What are you currently working on?
Right now I'm a postdoc through a fellowship that's funded by the National Science Foundation (NSF). It’s called the Institute for AI and Fundamental Interactions in physics. It’s only a few years old – you can probably see a trend here – and it brings together people from many different fields under the umbrella of machine learning research. There are postdocs in particle physics, in math, and I'm working in astrophysics.
My research relates to the study of how stars explode. I study them observationally and I build machine learning tools to understand their explosions better just from the few sparse observations that we can get. They’re very, very far away, so you only have, in a given image, a single pixel that changes brightness and color over the span of months. And from that changing pixel, you're supposed to infer everything you can about whether the explosion was asymmetric or how energetic the explosion was, what kind of star it came from. So, to be able to do that for many, many different explosions in the sky from just a pixel, automated techniques can get us pretty far. That's a lot of the research that I'm doing now, and in this very diverse center, I'm splitting my time between MIT and Harvard.
What do you think people should know about the CMDA program?
To be fair, it’s been a while since I went through it, so it probably has changed significantly. But what I remember most about it was just how much fun it was.
Work on the problems that you're excited about in undergrad. By far I feel like that has been the biggest thing in undergrad that helped me. The flexibility of CMDA – maybe that's because of CMDA itself, maybe that's because it was so new – but I really got the sense that I could work on anything that I wanted to, and my professors would support me. I could bounce around and find a way to make it work within the given framework that was the curriculum. I just remember having a lot of fun with it, and I think the broad scope of the program allowed for that kind of breadth.

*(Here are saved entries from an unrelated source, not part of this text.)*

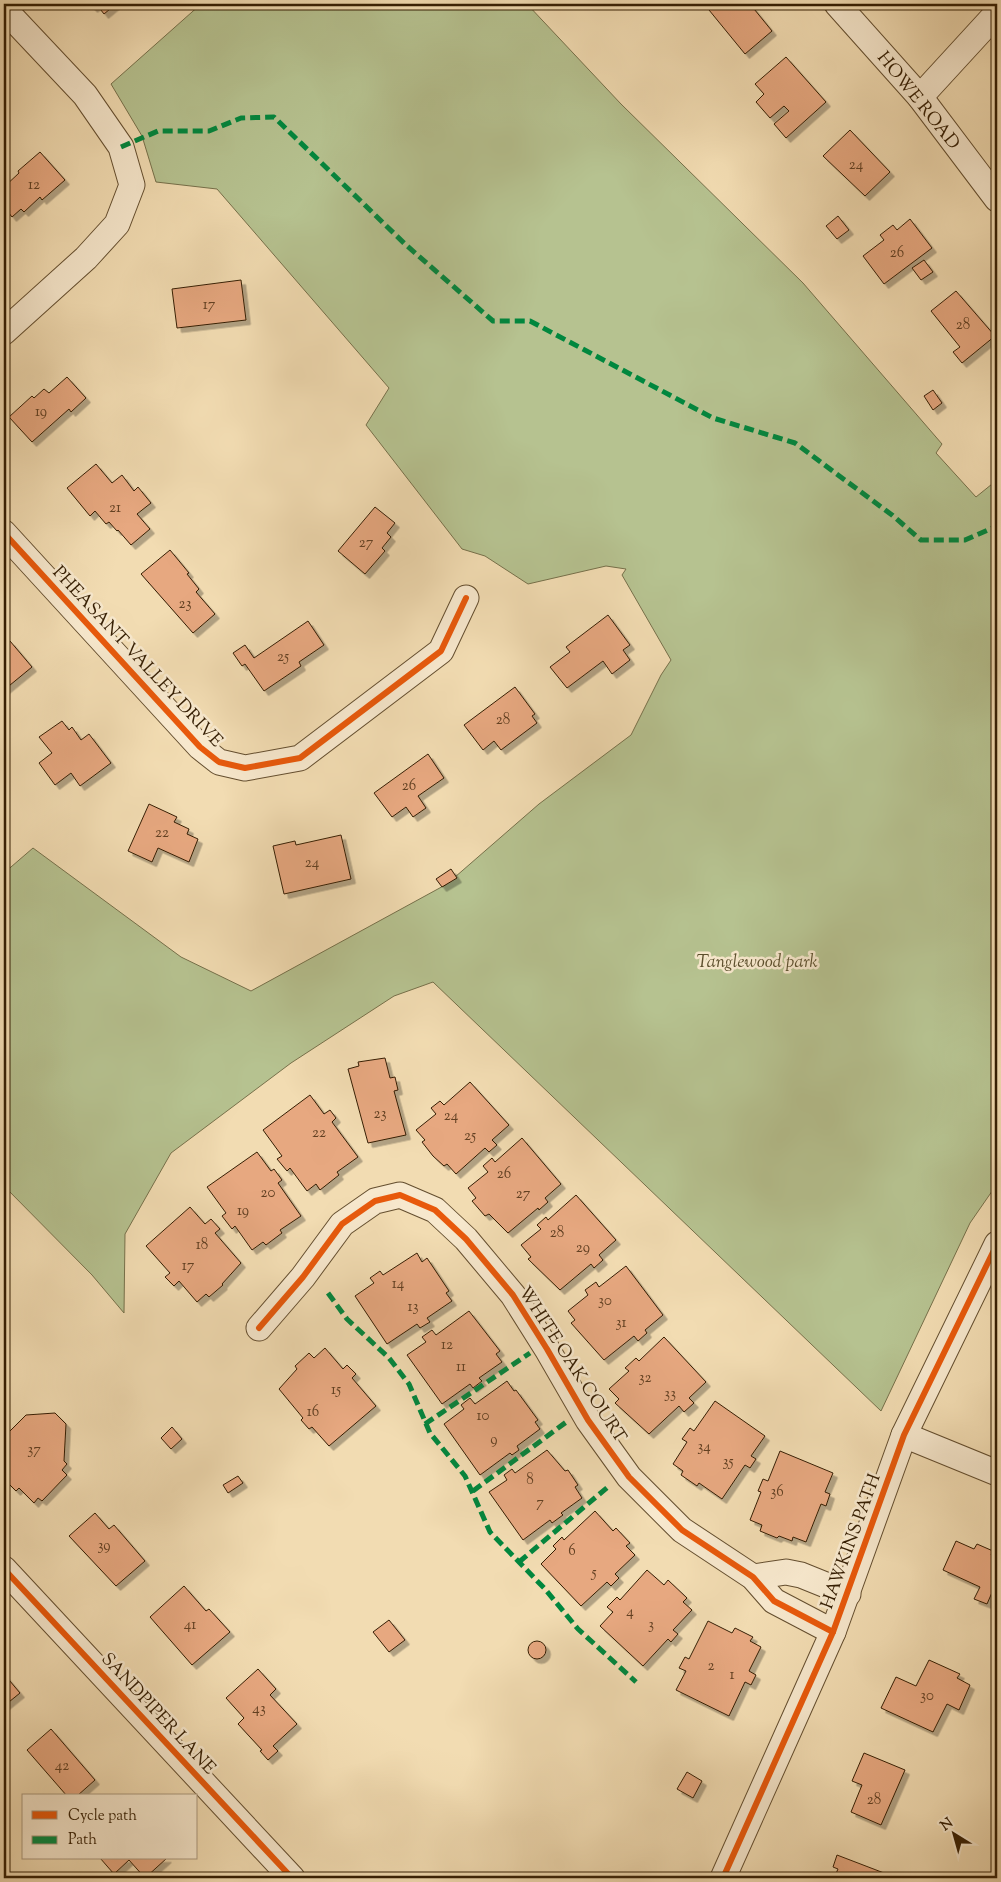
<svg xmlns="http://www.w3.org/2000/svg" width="1001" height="1882" font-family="'Sorts Mill Goudy',serif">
	<defs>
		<filter id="shadow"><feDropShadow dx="4.5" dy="4.5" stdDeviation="0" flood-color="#0004"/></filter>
	</defs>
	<rect width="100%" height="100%" fill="#f2dcb2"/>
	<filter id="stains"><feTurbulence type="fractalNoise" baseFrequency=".004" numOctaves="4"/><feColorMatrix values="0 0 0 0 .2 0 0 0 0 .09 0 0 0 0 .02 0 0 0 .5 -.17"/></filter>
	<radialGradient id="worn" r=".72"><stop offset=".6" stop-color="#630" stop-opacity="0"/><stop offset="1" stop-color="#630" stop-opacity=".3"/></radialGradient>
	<path fill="#b6c290" stroke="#76704a" d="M201,4h326l94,100 182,179 139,161 -6,9 40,44 21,-17v704l-27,39 -89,188 -448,-429 -39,14 -103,67 -120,90 -46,81 -1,79 -32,-38 -88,-89v-313l29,-25 148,109 70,34 196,-107 92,-80 92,-69 30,-60 10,-15 -49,-85 4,-6 -20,-3 -78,18 -43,-28 -23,-7 -96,-124 23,-37 -172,-199 -61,-7 -14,-46 -31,-52z"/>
	<g fill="#e7a880" stroke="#351e03" filter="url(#shadow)">
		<path d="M89,4h27l-12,10 -7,-9 -4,3z"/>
		<path d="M716,4h34l22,27 -27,23 -36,-44z"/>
		<path d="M786,57l40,45 -40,36 -12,-14 15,-13 -5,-5 -14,12 -14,-16 8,-8 -9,-10z"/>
		<path d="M850,130l40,42 -25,24 -42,-40z"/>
		<path d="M40,152l25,28 -23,20 -2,-3 -16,15 -3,-3 -9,8 -8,-10v-20l15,-14 -1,-2z"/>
		<path d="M838,216l11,14 -12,9 -11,-13z"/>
		<path d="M910,219l22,29 -48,36 -21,-28 21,-16 -4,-5 13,-10 4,5z"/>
		<path d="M924,260l9,12 -12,8 -9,-12z"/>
		<path d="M241,280l5,40 -69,8 -5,-39z"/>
		<path d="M956,291l39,45 -33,27 -9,-11 7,-5 -29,-36z"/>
		<path d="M67,377l19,21 -15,14 -2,-3 -37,33 -23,-25 23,-21 2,2 10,-9 5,4z"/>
		<path d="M933,390l9,13 -9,7 -9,-14z"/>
		<path d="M96,464l16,19 10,-8 12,16 4,-4 13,16 -14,11 13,15 -19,16 -13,-15 -1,1 -8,-9 -3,2 -11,-13 -5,5 -23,-28z"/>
		<path d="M375,507l20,16 -8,10 4,4 -9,11 3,3 -20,23 -27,-23z"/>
		<path d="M170,550l19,23 -2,1 12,15 -3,3 19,22 -22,19 -52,-59z"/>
		<path d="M608,615l22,30 -7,5 7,10 -18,14 -9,-13 -36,27 -17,-21 20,-15 -4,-5z"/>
		<path d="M308,621l16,24 -25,17 2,4 -37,25 -19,-27 -3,2 -9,-13 12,-8 9,13z"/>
		<path d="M10,641l22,26 -28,23v-46l1,1z"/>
		<path d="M515,687l20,27 -3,2 5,7 -36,27 -7,-9 -11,9 -19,-25z"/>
		<path d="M62,721l7,9 3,-3 9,13 8,-6 22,29 -31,23 -9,-13 -16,12 -16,-22 13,-10 -13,-16z"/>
		<path d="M428,754l16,24 -26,18 8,12 -13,9 -7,-10 -14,10 -18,-24z"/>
		<path d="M149,804l28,13 -3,5 15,7 -2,5 11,5 -9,23 -31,-14 -6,14 -24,-11z"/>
		<path d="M341,835l10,44 -67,15 -11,-48 22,-5 1,4z"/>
		<path d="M451,869l6,9 -15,9 -6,-8z"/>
		<path d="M385,1058l5,20 5,-1 3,13 -4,1 12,44 -38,8 -20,-74 11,-3 -1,-4z"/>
		<path d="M470,1082l39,43 -17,15 5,5 -8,7 -4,-4 -29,26 -9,-10 -3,2 -11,-10 -11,-14 3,-2 -9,-10 20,-16 -5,-6 9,-7 4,4z"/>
		<path d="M310,1095l14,19 6,-4 6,8 -4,4 26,35 -21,15 2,3 -19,15 -4,-6 -9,7 -17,-23 -3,3 -10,-12 5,-3 -19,-26z"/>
		<path d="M522,1138l39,46 -16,14 3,4 -9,8 -1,-2 -30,25 -19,-19 -4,2 -13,-15 4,-3 -8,-10 20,-16 -5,-6 9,-8 3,4z"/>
		<path d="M257,1152l14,19 3,-2 8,11 -4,3 23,33 -21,14 2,3 -16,12 -3,-3 -11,8 -17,-24 -3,3 -10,-13 4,-3 -19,-26z"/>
		<path d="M576,1195l40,45 -17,15 4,5 -9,8 -3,-4 -31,26 -32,-31 3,-2 -10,-12 20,-16 -4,-4 9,-8 2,3z"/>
		<path d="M190,1207l15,17 6,-5 9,10 -5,4 26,30 -19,21 1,1 -14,12 -3,-3 -9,8 -18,-21 -5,5 -9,-9 5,-4 -24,-27z"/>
		<path d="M417,1253l5,9 5,-4 22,33 -3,2 6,8 -25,17 3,4 -10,6 -3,-4 -30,20 -32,-48 19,-13 -4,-5 10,-7 3,4z"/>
		<path d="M626,1266l37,49 -18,15 2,3 -9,8 -4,-5 -30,24 -33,-37 4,-3 -7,-9 20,-16 -3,-5 11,-8 3,5z"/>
		<path d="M469,1311l31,40 -4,3 6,8 -23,16 3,3 -9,7 -3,-4 -28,20 -35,-49 19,-13 -4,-5 10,-7 4,5z"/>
		<path d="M664,1337l42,45 -17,16 5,5 -10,9 -5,-6 -30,28 -34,-31 4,-4 -10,-10 20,-18 -4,-3 11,-10 3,3z"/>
		<path d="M325,1348l18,21 4,-4 9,9 -4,4 24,28 -47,40 -17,-19 -3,2 -8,-9 2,-2 -24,-29 18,-20 -2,-3 14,-13 5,5z"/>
		<path d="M507,1381l7,10 2,-1 22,30 -3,2 5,7 -23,17 2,4 -7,5 -2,-2 -30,22 -36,-51 20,-15 -3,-4 9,-7 5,6z"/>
		<path d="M715,1401l50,35 -14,20 5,3 -6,9 -5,-3 -23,34 -23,-16 -2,3 -16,-11 2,-4 -10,-7 14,-22 -5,-3 8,-11 4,3z"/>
		<path d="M55,1413l11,11 -2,37 3,3 -5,6 5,5 -25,26 -4,-3 -4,5 -15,-15 -3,3 -12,-12v-10l3,-4 -3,-3v-25l22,-22z"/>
		<path d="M172,1427l10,12 -11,10 -10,-11z"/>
		<path d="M547,1450l18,21 3,-1 10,15 -3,2 7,11 -21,15 2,2 -11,8 -2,-3 -27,20 -34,-48 18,-12 -3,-5 8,-6 3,4z"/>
		<path d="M780,1451l53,22 -8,19 5,2 -4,12 -5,-2 -15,38 -13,-5 -1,4 -13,-5 -2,2 -17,-7 2,-6 -12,-5 11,-28 -3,-1 5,-12 5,2z"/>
		<path d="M238,1476l5,7 -15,10 -5,-8z"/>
		<path d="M595,1511l18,20 3,-3 14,15 -4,3 9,9 -20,19 4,4 -8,8 -4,-4 -26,24 -40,-42 15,-15 -3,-3 9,-9 2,3z"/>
		<path d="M95,1513l14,16 5,-4 31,36 -29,25 -47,-50z"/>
		<path d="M956,1541l18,8 3,-5 16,7 -2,4 6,3v23l-10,23 -13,-5 6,-12 -37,-17z"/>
		<path d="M647,1570l17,15 4,-5 19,18 -4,4 9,8 -19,20 5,4 -7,8 -3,-3 -25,27 -43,-40 13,-14 -6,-5 10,-10 3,3z"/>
		<path d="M184,1586l22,25 3,-2 21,23 -38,33 -42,-48z"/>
		<path d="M389,1620l16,20 -16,12 -16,-20z"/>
		<path d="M708,1621l24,12 3,-5 18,9 -3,4 11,6 -12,24 7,4 -5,10 -6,-3 -16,34 -53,-26 10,-19 -7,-3 6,-11 4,2z"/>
		<circle cx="537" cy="1650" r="9"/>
		<path d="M929,1660l31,14 -3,4 13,7 -11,25 -12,-6 -14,28 -52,-24 15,-31 20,9z"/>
		<path d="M258,1669l18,20 -6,6 27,29 -24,22 5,5 -10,9 -8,-9 2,-1 -24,-26 6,-6 -18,-20z"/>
		<path d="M4,1674l16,19 -16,13z"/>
		<path d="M51,1729l44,51 -18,16h-10l-40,-46z"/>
		<path d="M864,1753l41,17 -24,55 -30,-13 11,-27 -10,-4z"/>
		<path d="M687,1772l15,9 -9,17 -16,-9z"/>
		<path d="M837,1855l47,18 -2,5h-48l4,-9 -5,-2z"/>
		<path d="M100,1858h67l-22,20 -16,-18 -15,14z"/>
	</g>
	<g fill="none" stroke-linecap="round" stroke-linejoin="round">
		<g stroke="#644e2f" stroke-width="27">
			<g id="street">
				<path d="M837,4l83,93 77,102"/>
				<path d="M4,9l81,86 36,52 11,38 -15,39 -31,34 -82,74"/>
				<path d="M920,97l77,-84"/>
				<path d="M4,533l196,214 19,15 26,6 55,-10 141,-107 25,-53"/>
				<path d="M259,1328l44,-51 39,-53 33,-23 25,-6 35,15 31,29 47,56 34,54 41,71 41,57 53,53 71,47 21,24 59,31"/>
				<path d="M904,1435l93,38"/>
				<path d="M4,1569l288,309"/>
				<path d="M753,1577l33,-5 15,3 47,19"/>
				<path d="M723,1878l110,-246 71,-197 93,-191"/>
			</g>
		</g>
		<use href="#street" stroke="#f7e8cd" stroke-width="25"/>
		<g stroke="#00873e" stroke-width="5" stroke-dasharray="10 5" stroke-linecap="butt">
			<path d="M121,147l37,-16h51l32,-13 33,-1 132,128 87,76h37l183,97 82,25 97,72 29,25h44l32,-14"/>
			<path d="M328,1293l19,26 42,39 20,26 21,49 35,43 25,56 55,57 33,40 58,53"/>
			<path d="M425,1424l105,-71"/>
			<path d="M473,1491l96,-71"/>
			<path d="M519,1562l90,-76"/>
		</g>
		<g stroke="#f7e8cd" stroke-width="9">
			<g id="cycleway">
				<path d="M4,533l196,214 19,15 26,6 55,-10 141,-107 25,-53"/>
				<path d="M259,1328l44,-51 39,-53 33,-23 25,-6 35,15 31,29 47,56 34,54 41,71 41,57 53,53 71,47 21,24 59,31"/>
				<path d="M4,1569l288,309"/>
				<path d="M723,1878l110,-246 71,-197 93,-191"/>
			</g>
		</g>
		<use href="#cycleway" stroke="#e8590c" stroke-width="6"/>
	</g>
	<g text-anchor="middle" stroke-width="5" stroke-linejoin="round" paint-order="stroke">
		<g font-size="15" fill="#624022">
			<text x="856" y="169">24</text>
			<text x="34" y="189">12</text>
			<text x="897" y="257">26</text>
			<text x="209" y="309">17</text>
			<text x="963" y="329">28</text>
			<text x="41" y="416">19</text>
			<text x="115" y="512">21</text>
			<text x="366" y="547">27</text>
			<text x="185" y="608">23</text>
			<text x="283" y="661">25</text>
			<text x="503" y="724">28</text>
			<text x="409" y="790">26</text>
			<text x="162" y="837">22</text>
			<text x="312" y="867">24</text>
			<text x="380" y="1118">23</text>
			<text x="451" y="1120">24</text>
			<text x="319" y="1137">22</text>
			<text x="470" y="1140">25</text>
			<text x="504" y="1178">26</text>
			<text x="268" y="1197">20</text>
			<text x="523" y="1198">27</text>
			<text x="243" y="1215">19</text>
			<text x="557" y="1237">28</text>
			<text x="202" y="1249">18</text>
			<text x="583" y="1252">29</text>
			<text x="188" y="1270">17</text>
			<text x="398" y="1288">14</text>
			<text x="605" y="1305">30</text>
			<text x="413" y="1311">13</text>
			<text x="621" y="1327">31</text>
			<text x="447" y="1349">12</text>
			<text x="461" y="1371">11</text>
			<text x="645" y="1382">32</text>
			<text x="336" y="1394">15</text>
			<text x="670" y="1398">33</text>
			<text x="313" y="1416">16</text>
			<text x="483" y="1420">10</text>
			<text x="494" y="1444">9</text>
			<text x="704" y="1451">34</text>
			<text x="34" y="1454">37</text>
			<text x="728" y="1466">35</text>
			<text x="530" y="1484">8</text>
			<text x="777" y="1496">36</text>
			<text x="540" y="1507">7</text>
			<text x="104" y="1550">39</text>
			<text x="572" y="1555">6</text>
			<text x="594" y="1577">5</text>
			<text x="630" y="1616">4</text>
			<text x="190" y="1629">41</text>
			<text x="651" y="1629">3</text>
			<text x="711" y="1670">2</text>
			<text x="732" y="1679">1</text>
			<text x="927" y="1700">30</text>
			<text x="259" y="1713">43</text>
			<text x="62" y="1770">42</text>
			<text x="874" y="1804">28</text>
		</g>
		<g font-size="18" fill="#351e03" stroke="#f7e8cd">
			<text transform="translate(919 100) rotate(51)" y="6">HOWE ROAD</text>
			<text transform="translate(138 656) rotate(47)" y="6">PHEASANT VALLEY DRIVE</text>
			<text transform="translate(573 1364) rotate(57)" y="6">WHITE OAK COURT</text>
			<text transform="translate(850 1541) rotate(-70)" y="6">HAWKINS PATH</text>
			<text transform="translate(159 1713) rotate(47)" y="6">SANDPIPER LANE</text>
		</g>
		<g font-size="18" font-style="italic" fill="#5c4f2d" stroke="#f7e8cd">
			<text x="757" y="967">Tanglewood park</text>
		</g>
	</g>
	<rect width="1001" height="1882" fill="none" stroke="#f2dcb2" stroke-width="20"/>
	<rect x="5" y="5" width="991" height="1872" fill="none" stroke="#351e03" stroke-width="2.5"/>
	<rect x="10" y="10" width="981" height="1862" fill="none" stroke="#351e03"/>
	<rect x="22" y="1794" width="175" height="65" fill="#f7e8cd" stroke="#a9977c"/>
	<rect x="32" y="1811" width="25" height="8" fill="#e8590c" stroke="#a9977c"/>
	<text x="68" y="1820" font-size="15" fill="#351e03">Cycle path</text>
	<rect x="32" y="1836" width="25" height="8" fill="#00873e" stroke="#a9977c"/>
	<text x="68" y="1844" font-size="15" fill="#351e03">Path</text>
	<g transform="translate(954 1834) rotate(323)" stroke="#f7e8cd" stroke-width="4" paint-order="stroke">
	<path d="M0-4L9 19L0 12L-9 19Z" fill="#351e03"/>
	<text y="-8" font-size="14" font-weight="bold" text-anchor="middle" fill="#351e03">N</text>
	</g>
	<rect width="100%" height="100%" filter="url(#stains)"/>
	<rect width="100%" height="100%" fill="url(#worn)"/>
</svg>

I cannot speak more highly of the program; I just loved my time through it. For a while in early grad school, and even now in academia, I feel like there are some people that are skeptical about how machine learning works and how it can be applied to their given problem, and whether people who do machine learning really know about the underlying physics of the things, the problems that they're trying to solve. But I think if you're having enough fun, it's easy to ignore that people that are skeptical about it, and that's where I'm at. I'm really thankful for CMDA for starting me down that path.